Sri Lanka's opposition political parties were meeting Sunday to agree on a new government a day after the country's president and prime minister offered to resign in the most dramatic day of monthslong political turmoil, with protesters storming both leaders' homes and setting fire to one of the buildings in a rage over the economic crisis.
Protesters remained in President Gotabaya Rajapaksa's home, his seaside office and the prime minister's residence, saying they will stay until they officially resign. Soldiers were deployed around the city and Chief of Defense Staff Shavendra Silva called for public support to maintain law and order.
Ranjith Madduma Bandara, a top official in main opposition party United People's Force, said that separate discussions were held with other parties and lawmakers who broke away from Rajapaksa's ruling coalition and more meetings are planned. He did not say when an agreement might be reached, even though it was expected to be finalized on Sunday.
Another opposition lawmaker, M. A. Sumanthiran, said earlier that all opposition parties combined could easily muster the 113 members needed to show a majority in Parliament, at which point they will request Rajapaksa to install the new government and then resign.
Rajapaksa appeared to have vacated his residence before it was stormed, and government spokesperson Mohan Samaranayake said he had no information about his movements. A statement from the president's office Sunday said that Rajapaksa ordered officials to start immediate distribution of a cooking gas consignment, suggested that he was still at work.
Prime Minister Ranil Wickremesinghe said he will leave office once a new government is in place, and hours later the speaker of Parliament said Rajapaksa would step down Wednesday. Pressure on both men had grown as the economic meltdown set off acute shortages of essential items, leaving people struggling to obtain food, fuel and other necessities.
If both president and prime minister resign, Speaker Mahinda Yapa Abeywardena will take over as temporary president, according to the constitution.
Rajapaksa appointed Wickremesinghe as prime minister in May in an effort to solve the shortages and start economic recovery.
Wickremesinghe had been part of crucial talks with the International Monetary Fund for a bailout program and with the World Food Program to prepare for a predicted food crisis. The government must submit a plan on debt sustainability to the IMF in August before reaching an agreement.
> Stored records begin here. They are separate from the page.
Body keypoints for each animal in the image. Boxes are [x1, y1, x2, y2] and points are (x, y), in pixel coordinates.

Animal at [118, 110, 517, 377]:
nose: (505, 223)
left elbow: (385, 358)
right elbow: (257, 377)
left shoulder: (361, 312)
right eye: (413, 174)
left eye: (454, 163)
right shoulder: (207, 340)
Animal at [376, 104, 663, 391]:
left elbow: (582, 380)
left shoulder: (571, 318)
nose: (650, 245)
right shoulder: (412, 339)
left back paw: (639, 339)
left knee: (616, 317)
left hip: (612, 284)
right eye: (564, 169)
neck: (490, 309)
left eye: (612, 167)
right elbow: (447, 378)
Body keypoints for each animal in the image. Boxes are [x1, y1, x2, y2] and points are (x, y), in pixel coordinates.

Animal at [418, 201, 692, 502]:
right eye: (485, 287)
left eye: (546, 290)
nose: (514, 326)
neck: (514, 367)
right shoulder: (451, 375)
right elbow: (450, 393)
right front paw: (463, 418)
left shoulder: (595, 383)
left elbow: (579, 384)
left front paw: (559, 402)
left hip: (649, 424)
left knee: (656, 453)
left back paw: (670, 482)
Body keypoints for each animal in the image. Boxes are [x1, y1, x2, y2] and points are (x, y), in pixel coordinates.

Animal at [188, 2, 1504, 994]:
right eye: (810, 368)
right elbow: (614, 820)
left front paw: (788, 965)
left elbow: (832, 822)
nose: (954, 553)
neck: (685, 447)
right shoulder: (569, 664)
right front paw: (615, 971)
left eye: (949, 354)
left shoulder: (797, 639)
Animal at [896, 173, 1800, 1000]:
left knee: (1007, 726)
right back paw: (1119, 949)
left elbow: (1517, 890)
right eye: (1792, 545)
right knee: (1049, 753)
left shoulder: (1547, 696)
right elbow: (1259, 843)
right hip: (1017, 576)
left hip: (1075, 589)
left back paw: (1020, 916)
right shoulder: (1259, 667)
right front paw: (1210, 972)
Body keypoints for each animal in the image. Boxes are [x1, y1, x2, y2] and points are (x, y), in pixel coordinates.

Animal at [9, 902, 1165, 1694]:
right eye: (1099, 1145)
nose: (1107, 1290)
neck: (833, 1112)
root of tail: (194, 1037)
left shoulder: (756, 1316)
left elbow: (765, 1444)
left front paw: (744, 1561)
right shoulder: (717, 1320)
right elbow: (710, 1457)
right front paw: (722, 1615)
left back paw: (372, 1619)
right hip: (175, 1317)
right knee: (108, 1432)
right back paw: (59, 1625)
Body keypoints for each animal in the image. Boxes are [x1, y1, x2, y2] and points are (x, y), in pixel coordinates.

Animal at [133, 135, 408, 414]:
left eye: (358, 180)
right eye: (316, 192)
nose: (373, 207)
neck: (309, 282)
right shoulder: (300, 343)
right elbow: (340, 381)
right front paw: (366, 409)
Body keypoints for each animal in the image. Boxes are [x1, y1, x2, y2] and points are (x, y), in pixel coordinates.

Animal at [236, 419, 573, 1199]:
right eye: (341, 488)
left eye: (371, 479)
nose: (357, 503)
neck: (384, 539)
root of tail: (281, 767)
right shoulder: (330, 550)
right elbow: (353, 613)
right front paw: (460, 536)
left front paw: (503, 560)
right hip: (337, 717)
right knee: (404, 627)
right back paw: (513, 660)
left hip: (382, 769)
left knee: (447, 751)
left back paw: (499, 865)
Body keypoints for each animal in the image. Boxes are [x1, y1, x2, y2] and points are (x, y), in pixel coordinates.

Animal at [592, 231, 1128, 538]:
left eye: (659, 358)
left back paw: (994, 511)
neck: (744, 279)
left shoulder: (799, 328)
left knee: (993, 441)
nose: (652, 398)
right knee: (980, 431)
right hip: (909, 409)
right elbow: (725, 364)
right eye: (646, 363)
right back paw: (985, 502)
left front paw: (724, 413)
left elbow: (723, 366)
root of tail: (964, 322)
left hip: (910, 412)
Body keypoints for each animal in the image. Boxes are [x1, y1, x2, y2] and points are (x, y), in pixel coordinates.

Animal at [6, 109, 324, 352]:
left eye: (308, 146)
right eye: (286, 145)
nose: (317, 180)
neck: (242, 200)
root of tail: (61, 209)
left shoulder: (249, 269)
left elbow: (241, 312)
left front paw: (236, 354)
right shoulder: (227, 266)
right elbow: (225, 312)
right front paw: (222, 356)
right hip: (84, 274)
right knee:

Analysts say it is doubtful any new leader could do more than Wickremesinghe. His government's efforts showed promise, with much-needed fertilizer being distributed to farmers for next season's cultivation and a first consignment of cooking gas orders arriving in the country Sunday.
"This kind of unrest could create confusion among international organizations like the IMF and the World Bank," political analyst Ranga Kalansooriya said, adding that a new administration should agree on a common program for economic recovery.
He said while Wickremesinghe was working in the right direction, his administration's weakness was not implementing a long-term plan to go with its focus on solving day-to-day problems.
It is unlikely that an all-party government will agree on IMF-backed economic reforms without some parties losing their political support.
Wickremesinghe said Saturday that it was not proper for him to leave without a government in place.
"Today in this country we have a fuel crisis, a food shortage, we have the head of the World Food Program coming here and we have several matters to discuss with the IMF," Wickremesinghe said. "Therefore, if this government leaves there should be another government."
Thousands of protesters entered the capital Colombo on Saturday and swarmed into Rajapaksa's fortified residence. Crowds of people splashed in the garden pool, lounged on beds and used their cellphone cameras to capture the moment. Some made tea or used the gym while others issued statements from a conference room demanding that the president and prime minister go.
Even though both Wickremesinghe and Abeywardena, the parliament speaker, said in their speeches that they had spoken with the president, they did not say anything about his whereabouts.
Protesters later broke into the prime minister's private residence and set it on fire, Wickremesinghe's office said. It wasn't clear if he was there when the incursion happened.
U.S. Secretary of State Antony Blinken said that Washington was tracking the developments in Sri Lanka and urged Parliament to work quickly to implement solutions and address people's discontent.
Speaking at a news conference in Bangkok, Blinken said that the United States condemns attacks against the peaceful demonstrators while calling for a full investigation into any protest-related violence.
Sri Lanka is relying on aid from India and other nations as leaders try to negotiate a bailout with the IMF. Wickremesinghe said recently that negotiations with the IMF were complex because Sri Lanka was now a bankrupt state.
Sri Lanka announced in April that it was suspending repayment of foreign loans due to a foreign currency shortage. Its total foreign debt amounts to $51 billion, of which it must repay $28 billion by the end of 2027.
Months of demonstrations have all but dismantled the Rajapaksa political dynasty, which has ruled Sri Lanka for most of the past two decades but is accused by protesters of mismanagement and corruption. The president's older brother resigned as prime minister in May after violent protests saw him seek safety at a naval base. He later moved into a house in Colombo.